Resultant[x^2+vx -(2v^3-7v^2+5v+33)/13 , v^4+22v+22 ,v]

done in Mathematica or in www.wolframalpha.com will eliminate the variable v and recover [2].  The first two octics are by this author.  (Any other example for the second kind with small coefficients?)
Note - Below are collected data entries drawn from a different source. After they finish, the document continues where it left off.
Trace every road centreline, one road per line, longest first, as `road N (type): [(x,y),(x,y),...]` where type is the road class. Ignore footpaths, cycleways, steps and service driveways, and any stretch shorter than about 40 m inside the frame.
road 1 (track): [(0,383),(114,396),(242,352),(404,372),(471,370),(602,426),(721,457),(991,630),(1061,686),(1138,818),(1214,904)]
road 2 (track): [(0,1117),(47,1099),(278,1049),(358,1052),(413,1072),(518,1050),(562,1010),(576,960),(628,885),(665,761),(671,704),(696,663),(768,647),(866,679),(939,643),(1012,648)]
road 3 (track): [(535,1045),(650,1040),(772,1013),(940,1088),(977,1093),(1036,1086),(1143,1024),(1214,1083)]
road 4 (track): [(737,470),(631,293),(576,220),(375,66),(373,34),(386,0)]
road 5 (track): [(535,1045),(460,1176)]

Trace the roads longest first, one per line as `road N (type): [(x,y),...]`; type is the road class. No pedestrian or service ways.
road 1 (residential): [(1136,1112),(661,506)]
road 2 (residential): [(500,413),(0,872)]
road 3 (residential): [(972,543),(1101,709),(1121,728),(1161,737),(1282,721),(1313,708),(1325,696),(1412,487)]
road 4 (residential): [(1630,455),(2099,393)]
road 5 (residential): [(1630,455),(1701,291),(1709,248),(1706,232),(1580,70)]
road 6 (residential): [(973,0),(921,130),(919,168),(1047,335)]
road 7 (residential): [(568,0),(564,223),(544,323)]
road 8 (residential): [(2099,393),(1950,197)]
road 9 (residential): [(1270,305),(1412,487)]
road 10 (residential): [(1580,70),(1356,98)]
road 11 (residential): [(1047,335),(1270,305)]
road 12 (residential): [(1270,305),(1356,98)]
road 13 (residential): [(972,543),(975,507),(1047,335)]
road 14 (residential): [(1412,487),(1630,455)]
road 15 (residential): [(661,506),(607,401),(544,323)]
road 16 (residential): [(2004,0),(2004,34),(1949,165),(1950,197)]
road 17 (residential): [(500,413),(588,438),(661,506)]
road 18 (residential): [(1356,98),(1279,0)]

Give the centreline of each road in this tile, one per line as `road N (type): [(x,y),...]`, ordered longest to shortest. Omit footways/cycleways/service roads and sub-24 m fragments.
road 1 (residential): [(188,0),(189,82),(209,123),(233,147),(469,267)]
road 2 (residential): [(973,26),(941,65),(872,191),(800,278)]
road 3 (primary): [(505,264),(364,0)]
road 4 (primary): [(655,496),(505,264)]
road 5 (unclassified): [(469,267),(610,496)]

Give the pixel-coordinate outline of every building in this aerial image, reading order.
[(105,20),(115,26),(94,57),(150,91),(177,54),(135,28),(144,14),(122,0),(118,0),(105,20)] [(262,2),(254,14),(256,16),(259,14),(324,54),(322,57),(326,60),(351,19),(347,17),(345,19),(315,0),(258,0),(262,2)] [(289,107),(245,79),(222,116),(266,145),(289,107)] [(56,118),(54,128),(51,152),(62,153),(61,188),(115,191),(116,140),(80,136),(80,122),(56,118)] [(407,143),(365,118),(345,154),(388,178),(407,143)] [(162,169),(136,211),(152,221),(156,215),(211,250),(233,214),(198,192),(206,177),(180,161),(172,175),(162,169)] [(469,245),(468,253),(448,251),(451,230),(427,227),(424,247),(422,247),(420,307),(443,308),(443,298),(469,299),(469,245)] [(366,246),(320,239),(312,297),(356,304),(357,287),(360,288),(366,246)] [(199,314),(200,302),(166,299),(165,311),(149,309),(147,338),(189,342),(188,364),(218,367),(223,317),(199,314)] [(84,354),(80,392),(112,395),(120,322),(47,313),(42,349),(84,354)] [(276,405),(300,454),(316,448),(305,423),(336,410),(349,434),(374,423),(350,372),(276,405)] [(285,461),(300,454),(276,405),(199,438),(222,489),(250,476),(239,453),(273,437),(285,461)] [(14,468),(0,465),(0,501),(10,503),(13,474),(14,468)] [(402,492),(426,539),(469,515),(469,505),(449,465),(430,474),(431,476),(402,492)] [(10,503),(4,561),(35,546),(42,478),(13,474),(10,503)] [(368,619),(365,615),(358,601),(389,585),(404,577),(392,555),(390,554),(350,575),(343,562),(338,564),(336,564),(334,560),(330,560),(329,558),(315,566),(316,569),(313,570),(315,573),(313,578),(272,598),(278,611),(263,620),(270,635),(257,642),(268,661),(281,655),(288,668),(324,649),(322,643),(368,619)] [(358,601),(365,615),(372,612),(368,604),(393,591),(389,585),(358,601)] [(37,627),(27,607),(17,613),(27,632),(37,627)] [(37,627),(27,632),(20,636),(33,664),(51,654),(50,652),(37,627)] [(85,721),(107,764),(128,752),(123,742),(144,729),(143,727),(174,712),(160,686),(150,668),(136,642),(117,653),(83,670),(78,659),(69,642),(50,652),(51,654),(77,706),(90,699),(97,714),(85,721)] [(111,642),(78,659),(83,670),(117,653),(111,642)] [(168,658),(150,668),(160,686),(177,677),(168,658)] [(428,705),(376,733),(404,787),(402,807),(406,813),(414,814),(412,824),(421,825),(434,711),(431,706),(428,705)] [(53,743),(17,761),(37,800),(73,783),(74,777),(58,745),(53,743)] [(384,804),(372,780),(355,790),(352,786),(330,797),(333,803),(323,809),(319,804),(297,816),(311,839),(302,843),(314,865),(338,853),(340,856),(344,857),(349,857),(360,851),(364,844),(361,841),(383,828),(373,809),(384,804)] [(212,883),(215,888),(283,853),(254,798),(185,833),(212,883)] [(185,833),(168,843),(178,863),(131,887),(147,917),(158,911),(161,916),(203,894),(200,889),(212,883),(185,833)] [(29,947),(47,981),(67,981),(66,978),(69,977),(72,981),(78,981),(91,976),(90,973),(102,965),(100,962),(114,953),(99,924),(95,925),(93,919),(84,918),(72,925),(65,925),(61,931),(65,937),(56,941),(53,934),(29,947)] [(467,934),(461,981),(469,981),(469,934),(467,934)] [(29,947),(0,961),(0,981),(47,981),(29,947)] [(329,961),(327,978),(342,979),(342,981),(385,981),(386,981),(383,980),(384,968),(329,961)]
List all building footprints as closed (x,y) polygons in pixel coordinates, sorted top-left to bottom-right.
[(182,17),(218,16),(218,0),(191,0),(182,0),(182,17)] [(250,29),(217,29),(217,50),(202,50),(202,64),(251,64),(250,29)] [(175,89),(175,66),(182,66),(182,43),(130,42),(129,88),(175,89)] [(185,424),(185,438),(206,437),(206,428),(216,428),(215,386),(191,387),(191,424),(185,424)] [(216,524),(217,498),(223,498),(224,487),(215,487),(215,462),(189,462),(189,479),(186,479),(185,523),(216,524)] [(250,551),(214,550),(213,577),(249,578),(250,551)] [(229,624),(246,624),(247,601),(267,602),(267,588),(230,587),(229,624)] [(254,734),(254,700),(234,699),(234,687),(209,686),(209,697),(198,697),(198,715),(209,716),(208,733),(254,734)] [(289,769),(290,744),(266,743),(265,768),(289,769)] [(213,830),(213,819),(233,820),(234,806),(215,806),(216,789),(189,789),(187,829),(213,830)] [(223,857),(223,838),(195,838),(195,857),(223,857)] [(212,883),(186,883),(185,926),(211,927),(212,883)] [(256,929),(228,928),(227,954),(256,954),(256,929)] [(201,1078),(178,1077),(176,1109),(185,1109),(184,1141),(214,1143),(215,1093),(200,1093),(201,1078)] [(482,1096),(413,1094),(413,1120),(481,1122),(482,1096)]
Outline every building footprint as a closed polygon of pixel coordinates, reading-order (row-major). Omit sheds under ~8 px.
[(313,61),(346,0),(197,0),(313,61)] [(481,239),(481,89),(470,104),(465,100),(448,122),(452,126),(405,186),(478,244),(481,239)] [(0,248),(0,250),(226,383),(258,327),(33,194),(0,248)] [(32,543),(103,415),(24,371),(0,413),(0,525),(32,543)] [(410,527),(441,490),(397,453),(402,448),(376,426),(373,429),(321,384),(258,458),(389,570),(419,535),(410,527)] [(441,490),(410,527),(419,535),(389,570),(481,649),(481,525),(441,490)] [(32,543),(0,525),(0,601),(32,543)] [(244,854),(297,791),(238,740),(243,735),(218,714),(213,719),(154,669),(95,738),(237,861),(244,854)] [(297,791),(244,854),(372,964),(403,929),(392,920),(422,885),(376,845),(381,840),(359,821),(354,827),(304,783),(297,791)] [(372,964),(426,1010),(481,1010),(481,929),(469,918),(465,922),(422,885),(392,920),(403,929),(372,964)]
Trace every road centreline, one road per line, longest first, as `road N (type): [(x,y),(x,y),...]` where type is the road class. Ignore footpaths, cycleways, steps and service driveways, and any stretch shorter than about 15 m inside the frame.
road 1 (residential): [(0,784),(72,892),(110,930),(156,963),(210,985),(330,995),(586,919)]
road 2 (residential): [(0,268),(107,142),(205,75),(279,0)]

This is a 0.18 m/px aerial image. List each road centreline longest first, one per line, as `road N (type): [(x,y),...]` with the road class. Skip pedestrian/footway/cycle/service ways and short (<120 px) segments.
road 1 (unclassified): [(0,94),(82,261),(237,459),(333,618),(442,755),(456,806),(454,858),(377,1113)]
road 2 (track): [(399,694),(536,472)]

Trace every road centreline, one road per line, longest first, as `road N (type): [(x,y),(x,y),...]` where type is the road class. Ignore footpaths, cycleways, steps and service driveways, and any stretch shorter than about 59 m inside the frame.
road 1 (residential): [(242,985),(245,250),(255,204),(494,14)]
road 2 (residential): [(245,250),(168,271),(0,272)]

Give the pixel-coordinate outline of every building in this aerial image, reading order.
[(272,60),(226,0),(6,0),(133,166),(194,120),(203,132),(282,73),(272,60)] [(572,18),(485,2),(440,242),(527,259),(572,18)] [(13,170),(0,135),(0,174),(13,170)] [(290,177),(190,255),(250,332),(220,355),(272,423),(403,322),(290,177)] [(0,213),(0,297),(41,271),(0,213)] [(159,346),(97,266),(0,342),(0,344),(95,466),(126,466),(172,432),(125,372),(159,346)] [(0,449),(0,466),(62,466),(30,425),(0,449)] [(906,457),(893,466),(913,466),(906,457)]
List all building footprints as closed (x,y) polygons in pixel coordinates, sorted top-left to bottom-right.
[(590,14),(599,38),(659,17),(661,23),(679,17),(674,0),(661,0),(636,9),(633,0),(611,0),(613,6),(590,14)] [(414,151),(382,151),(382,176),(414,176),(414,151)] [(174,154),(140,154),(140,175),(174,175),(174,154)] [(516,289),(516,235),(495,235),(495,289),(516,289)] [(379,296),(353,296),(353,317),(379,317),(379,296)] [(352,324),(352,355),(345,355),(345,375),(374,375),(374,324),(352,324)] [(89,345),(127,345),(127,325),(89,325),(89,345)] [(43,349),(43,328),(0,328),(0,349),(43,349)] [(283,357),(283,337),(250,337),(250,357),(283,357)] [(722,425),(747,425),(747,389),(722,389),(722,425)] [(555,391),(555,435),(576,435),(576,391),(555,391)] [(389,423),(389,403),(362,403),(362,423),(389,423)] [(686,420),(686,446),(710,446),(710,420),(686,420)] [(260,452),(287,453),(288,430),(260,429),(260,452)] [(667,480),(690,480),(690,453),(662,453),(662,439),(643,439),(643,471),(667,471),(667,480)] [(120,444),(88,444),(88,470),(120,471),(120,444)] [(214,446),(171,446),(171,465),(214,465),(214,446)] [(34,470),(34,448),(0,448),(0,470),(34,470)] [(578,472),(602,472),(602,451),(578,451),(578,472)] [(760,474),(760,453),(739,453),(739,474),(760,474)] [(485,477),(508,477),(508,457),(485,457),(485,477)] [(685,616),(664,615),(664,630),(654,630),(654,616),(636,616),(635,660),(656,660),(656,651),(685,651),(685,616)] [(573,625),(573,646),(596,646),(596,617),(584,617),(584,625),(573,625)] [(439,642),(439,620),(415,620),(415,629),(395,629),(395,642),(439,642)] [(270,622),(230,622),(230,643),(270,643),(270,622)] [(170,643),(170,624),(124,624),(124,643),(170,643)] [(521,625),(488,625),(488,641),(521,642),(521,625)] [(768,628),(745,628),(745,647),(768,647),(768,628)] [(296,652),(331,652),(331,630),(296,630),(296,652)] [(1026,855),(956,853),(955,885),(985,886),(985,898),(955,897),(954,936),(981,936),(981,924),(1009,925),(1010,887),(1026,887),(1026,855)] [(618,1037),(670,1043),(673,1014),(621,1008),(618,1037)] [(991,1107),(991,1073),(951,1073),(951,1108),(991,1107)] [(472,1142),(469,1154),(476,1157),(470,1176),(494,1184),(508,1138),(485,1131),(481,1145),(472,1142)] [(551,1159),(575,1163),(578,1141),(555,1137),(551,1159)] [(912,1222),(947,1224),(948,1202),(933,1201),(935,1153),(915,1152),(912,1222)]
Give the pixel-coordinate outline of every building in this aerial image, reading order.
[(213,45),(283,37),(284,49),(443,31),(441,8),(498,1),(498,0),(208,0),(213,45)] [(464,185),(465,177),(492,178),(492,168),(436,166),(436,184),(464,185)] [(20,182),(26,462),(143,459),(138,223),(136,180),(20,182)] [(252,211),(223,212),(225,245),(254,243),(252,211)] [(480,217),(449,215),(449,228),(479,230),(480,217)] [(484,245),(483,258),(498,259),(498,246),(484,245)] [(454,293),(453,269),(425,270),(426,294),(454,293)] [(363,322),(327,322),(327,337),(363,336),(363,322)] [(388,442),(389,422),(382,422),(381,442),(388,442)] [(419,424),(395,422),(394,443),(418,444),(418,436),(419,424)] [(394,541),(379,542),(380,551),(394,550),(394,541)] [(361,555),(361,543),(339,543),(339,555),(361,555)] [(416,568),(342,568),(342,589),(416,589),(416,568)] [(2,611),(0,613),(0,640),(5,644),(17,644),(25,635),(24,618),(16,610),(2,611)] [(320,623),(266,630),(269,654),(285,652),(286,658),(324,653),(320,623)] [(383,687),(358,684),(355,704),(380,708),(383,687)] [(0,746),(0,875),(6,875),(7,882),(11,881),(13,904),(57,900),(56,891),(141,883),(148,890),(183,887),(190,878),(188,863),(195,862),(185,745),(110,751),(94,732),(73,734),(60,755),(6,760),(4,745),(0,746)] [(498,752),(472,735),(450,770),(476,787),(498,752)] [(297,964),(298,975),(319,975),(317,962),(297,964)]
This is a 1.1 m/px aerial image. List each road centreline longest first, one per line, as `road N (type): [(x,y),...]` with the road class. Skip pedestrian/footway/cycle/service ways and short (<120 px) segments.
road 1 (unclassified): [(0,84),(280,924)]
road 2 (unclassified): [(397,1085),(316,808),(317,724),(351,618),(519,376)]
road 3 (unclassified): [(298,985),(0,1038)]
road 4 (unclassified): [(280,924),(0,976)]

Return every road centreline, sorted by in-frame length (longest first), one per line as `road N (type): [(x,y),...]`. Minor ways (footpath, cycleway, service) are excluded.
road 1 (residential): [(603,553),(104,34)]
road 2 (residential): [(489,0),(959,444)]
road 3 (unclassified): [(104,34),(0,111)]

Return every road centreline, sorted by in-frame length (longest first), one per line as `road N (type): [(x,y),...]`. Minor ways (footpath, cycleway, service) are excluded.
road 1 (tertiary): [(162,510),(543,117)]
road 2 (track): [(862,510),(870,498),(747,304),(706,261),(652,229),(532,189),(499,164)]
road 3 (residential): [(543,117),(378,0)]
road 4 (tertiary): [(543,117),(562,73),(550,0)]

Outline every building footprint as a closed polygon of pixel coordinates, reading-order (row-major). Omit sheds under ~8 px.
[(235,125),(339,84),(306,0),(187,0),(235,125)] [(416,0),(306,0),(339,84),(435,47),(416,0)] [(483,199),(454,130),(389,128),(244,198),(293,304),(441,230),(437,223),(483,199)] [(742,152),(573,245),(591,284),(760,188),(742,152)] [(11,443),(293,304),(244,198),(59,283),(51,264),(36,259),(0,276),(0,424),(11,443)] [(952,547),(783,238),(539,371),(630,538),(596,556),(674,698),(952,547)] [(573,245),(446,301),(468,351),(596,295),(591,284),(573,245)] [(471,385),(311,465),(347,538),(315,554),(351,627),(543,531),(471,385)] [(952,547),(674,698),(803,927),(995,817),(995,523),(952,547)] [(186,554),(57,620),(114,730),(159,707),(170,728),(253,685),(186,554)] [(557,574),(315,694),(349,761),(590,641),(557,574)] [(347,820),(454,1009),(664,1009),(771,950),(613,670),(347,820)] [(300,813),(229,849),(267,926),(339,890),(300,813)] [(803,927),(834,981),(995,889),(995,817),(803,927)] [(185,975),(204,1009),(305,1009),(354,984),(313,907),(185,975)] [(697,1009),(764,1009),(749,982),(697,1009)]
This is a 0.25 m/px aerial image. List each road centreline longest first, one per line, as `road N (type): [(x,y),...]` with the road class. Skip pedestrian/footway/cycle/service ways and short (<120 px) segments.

The third (by Igor Schein) is the hardest, as it needs a septic subfield. Interestingly though, the solution involves the 29th root of unity. Given,

$x^8-x^7+29x^2+29 = 0$

Then,

\begin{aligned} x_1 &= (1+(a-b-c-d+e-f-g))/8\\ x_2 &= (1-(a-b-c-d-e+f+g))/8\\ x_3&= (1-(a+b-c+d+e-f+g))/8\\ x_4&= (1+(a+b-c+d-e+f-g))/8\\ x_5&= (1-(a+b+c-d+e+f-g))/8\\ x_6&= (1+(a+b+c-d-e-f+g))/8\\ x_7&= (1-(a-b+c+d-e-f-g))/8\\ x_8&= (1+(a-b+c+d+e+f+g))/8 \end{aligned}

where the 7 constants {a, b, c, d, e, f, g} is the square root of the appropriate root $z_i$ of the solvable septic,

$z^7-7z^6-2763z^5-19523z^4+1946979z^3+34928043z^2+\\119557031z-3247^2 = 0$

namely,

\begin{aligned} a &\approx \sqrt{ -26.98}\\ b &\approx \sqrt{ -26.95}\\ c &\approx \sqrt{ -19.71}\\ d &\approx \sqrt{ -4.78}\\ e &\approx \sqrt{ 0.08}\\ f &\approx \sqrt{ 36.91}\\ g &\approx \sqrt{ 48.43}\\ \end{aligned}

Note that,

$(8x_3-1)+(8x_4-1)+(8x_5-1)+(8x_6-1) = -4e$

hence one can use the roots of this octic to express the roots of its resolvent septic, and vice versa.  In terms of radicals, Peter Montgomery expressed the septic roots $z_i$ as,

\begin{aligned}\tfrac{1}{4}(z-1) &= 2(w^{11}+w^{13}+w^{16}+w^{18})-2(w+w^{12}+w^{17}+w^{28})\\ &+(w^3+w^7+w^{22}+w^{26})-(w^2+w^5+w^{24}+w^{27})\\ &+(w^4+w^{10}+w^{19}+w^{25})-(w^8+w^9+w^{20}+w^{21}) \end{aligned}

where w is any complex root of unity (excluding w = 1) such that $w^{29}=1$. For example, $w = \exp(2\pi i\cdot4/29)$ will yield the value for $z_1 \approx -26.98$,  and so on.